Proposition 211 would make it easier for shareholders to sue public companies in California courts over unexpected changes in their stock price. Indeed, this measure would make it easier to sue than in other states or in federal courts. As such, California could become a magnet for securities litigation without necessarily making shareholders--current and future retirees--any safer from fraud.

Specifically, the measure permits state courts to consider a doctrine known as “fraud on the market,” allowing shareholders to sue without having to point to specific examples of fraudulent information on which they may have relied in buying a stock. This doctrine is a prescription for frivolous litigation. The measure also bars companies from covering the cost of defending company executives and directors charged with securities fraud but allows them to purchase insurance, which generally covers about half the cost of monetary damages. Lawyers and accountants who attest to the veracity of a company’s financial statement could be held liable for the full amount of damages.

These changes would largely benefit lawyers--maximizing their opportunity to sue and raise fees.

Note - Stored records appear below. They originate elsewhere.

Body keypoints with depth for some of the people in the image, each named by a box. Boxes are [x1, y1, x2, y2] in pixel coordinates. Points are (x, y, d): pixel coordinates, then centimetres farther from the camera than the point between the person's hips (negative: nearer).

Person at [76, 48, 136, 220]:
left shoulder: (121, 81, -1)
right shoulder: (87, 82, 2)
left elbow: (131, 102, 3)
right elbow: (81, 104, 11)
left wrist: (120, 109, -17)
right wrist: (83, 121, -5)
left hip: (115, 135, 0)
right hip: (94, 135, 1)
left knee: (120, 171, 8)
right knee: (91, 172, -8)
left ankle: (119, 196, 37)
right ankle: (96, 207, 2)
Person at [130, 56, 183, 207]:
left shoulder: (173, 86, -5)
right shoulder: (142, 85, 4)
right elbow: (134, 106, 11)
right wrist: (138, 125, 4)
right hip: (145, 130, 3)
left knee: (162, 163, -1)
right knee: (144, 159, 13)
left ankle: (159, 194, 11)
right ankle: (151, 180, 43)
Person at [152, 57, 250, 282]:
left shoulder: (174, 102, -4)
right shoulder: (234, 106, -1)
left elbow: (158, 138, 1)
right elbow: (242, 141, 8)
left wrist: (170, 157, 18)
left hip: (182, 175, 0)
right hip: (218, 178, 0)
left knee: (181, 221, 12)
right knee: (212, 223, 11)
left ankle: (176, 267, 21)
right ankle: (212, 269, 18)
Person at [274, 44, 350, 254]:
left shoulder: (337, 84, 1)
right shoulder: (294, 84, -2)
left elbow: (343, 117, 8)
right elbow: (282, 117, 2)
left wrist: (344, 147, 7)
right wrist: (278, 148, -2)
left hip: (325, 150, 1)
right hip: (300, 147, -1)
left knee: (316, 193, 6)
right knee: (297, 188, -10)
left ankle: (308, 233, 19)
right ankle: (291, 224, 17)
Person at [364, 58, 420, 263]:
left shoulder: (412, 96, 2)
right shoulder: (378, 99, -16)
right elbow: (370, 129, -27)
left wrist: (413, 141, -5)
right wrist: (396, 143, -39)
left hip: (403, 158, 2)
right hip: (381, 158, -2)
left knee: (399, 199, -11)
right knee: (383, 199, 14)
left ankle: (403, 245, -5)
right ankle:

Stock fraud suits often proceed with a handful of lawyers representing thousands of stockholders, each perhaps with a small number of shares. As a result, the recoveries to each plaintiff can be small and lawyers’ fees potentially quite large.

Prosecuting such suits is not the same thing as preventing shareholder fraud. Proposition 211 does not strengthen the law on securities fraud or empower a new watchdog agency to protect California investors. It merely opens the door to much more speculative litigation. Proposition 211 is bad law that would invite bad consequences. Vote “no” on Proposition 211.